320 Kilo Xylit-Gummibärchen sind für den Anfang hergestellt worden. Das entspricht in etwa 3000 Tüten à 100 Gramm sowie 2000 Promotion-Tüten à zehn Gramm. Der Preis für 100 Gramm liegt bei 2,49 Euro. „Da wir Xylit aus kontrolliert biologischem Anbau verwenden und den Anteil mit 26 Prozent so hoch wie möglich angesetzt haben, sind unsere Produktionskosten einfach enorm groß“, sagt Engelbrecht. Bisher gibt es das Produkt bei Amazon und im Online-Shop (www.zahn-hero.de), bei mehreren Zahnärzten sowie in einigen Edeka-, Rewe- sowie Tjaden’s Filialen. Jetzt sollen so schnell wie möglich weitere Einzelhändler folgen. Die Gespräche mit dem Reformhaus Engelhard laufen bereits. „Wir sind dabei, dem Handel die Gummibärchen schmackhaft zu machen“, sagt Engelbrecht.
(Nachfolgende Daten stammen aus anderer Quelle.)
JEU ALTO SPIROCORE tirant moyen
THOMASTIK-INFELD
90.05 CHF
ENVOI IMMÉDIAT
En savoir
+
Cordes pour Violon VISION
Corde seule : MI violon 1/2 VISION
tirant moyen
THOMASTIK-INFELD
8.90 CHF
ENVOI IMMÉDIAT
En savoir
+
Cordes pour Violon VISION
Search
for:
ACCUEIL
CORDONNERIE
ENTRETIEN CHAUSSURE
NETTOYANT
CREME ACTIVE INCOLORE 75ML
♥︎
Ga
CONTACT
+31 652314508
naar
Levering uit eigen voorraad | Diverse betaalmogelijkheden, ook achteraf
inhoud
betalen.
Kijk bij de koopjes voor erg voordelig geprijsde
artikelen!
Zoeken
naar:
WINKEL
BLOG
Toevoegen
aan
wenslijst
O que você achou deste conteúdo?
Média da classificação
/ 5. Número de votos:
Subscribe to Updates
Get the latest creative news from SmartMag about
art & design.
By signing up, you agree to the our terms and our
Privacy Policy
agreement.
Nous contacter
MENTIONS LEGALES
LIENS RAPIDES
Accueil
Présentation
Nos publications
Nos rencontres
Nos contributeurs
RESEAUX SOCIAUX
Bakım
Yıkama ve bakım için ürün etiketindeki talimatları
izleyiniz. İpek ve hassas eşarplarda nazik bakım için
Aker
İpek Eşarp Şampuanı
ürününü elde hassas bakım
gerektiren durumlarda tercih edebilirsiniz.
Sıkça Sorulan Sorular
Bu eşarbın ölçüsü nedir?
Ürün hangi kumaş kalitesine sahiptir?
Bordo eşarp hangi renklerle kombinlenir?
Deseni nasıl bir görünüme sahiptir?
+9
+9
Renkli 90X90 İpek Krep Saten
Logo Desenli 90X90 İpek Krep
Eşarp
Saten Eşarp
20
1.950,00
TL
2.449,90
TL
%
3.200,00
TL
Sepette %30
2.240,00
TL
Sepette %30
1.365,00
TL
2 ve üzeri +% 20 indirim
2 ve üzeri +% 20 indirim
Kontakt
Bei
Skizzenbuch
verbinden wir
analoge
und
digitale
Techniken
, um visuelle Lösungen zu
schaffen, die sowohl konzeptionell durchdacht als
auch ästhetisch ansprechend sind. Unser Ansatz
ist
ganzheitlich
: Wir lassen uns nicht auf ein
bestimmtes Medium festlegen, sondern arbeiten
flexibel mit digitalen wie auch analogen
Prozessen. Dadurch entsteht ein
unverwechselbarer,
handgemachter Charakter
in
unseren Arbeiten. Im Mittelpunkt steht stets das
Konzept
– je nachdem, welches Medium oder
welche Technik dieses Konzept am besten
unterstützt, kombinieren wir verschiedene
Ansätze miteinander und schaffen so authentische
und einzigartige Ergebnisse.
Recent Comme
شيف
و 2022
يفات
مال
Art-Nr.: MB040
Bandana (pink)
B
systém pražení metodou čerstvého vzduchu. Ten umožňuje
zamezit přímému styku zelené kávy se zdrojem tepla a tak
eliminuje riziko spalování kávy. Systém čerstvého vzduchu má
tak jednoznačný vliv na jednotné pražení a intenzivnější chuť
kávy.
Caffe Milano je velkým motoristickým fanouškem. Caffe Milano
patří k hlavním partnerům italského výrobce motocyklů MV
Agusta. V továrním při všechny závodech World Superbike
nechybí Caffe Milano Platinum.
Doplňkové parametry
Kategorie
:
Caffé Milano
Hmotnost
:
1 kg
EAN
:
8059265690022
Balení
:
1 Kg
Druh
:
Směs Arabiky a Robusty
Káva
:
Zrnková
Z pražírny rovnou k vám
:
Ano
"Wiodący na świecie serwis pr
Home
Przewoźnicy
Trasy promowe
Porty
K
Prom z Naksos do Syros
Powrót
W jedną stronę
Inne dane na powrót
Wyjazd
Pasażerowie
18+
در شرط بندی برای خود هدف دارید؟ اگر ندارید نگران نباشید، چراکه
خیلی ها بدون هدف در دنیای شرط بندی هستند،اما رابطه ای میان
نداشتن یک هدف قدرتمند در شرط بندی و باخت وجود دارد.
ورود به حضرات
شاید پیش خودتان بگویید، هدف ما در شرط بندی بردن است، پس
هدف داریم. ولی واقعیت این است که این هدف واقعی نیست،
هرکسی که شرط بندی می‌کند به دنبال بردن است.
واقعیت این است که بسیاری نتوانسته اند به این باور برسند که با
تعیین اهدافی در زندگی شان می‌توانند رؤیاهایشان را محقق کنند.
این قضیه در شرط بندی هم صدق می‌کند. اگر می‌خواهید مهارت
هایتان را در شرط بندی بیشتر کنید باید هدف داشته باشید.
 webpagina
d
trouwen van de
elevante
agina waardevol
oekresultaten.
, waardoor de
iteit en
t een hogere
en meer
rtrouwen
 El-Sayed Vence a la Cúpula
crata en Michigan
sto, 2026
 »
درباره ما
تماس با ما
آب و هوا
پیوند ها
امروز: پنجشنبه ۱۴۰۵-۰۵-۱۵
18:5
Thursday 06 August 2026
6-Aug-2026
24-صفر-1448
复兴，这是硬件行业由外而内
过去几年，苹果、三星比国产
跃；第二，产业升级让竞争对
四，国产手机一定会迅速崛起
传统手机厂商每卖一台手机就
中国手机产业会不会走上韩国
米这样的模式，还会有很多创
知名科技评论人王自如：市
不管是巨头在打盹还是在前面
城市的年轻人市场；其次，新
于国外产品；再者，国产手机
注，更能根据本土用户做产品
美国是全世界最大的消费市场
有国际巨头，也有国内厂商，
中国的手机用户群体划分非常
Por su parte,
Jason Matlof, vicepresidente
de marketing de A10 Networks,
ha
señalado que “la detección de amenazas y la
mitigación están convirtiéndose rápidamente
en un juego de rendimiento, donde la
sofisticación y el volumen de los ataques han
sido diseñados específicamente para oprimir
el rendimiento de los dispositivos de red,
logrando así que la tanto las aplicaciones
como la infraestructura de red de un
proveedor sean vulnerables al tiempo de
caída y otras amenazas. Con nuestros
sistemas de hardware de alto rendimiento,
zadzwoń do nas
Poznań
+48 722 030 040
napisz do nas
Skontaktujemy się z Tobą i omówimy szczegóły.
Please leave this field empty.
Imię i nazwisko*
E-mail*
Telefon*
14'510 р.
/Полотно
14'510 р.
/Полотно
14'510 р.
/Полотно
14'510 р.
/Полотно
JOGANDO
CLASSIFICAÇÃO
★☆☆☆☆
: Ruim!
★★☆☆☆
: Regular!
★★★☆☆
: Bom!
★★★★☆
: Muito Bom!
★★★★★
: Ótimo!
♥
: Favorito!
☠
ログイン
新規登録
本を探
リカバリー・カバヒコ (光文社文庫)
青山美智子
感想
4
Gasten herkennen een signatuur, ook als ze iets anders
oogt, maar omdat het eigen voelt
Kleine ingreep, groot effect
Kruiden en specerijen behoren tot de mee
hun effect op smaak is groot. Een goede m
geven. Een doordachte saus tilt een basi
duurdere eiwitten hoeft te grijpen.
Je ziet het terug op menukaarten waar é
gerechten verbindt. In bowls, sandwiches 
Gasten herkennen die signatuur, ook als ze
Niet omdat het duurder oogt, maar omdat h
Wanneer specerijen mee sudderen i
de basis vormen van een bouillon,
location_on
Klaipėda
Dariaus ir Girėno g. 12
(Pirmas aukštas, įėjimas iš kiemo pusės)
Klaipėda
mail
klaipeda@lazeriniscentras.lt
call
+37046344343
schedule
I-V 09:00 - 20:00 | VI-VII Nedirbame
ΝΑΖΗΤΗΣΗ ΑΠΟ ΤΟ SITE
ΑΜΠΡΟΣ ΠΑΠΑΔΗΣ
Die ersten Reaktionen seien positiv. „Das Produkt finden alle gut, jetzt geht es nur noch um Details.“
Effekt ist belegt
Worauf die Gründer Wert legen: Zahn-Hero sind für Kinder und Erwachsene gleichermaßen geeignet. „Laut Studien schützt Xylit nicht nur die Zähne, sondern kann auch zu deren Regeneration beitragen“, sagt Engelbrecht. Experten wie Professor Ulrich Schiffner, Oberarzt an der Poliklinik für Parodontologie, Präventive Zahnmedizin und Zahnerhaltung am UKE, warnen jedoch vor zu hohen Erwartungen.
„Der karieshemmende Effekt von Xylit in Kaugummis ist belegt. Offen ist, welchen Anteil hieran das Kaugummi an sich oder das Xylit ausmacht. Für Xylit als solches gibt die aktuelle Studienlage keinen Beleg für eine Karieshemmung her“, so Professor Ulrich Schiffner. Über den Effekt in Gummibärchen gebe es eine Studie zur Veränderung der bakteriellen Flora in der Mundhöhle, die allerdings sehr uneindeutige Ergebnisse erbracht habe. Sein Fazit: „Xylit-Gummibärchen haben nach meiner Einschätzung nicht den Effekt, dass den Zähnen etwas Gutes getan wird. Allerdings wird ihnen etwas Schlechtes – nämlich Zuckerkonsum – erspart. Das reicht zur Kariesvorbeugung jedoch nicht aus.“
Torsten Engelbrecht und Maria Rodriguez glauben dennoch an Nutzen und Erfolg von Zahn-Hero. Sie verwenden seit Jahren keinen Haushaltszucker mehr, nur noch Xylit. In Maßen – darauf weisen sie ausdrücklich hin. Ein übermäßiger Konsum könne abführend wirken. „Die beste Wirkung erzielt man mit zehn Gummibärchen pro Tag, verteilt auf drei oder mehr Portionen“, sagt Engelbrecht.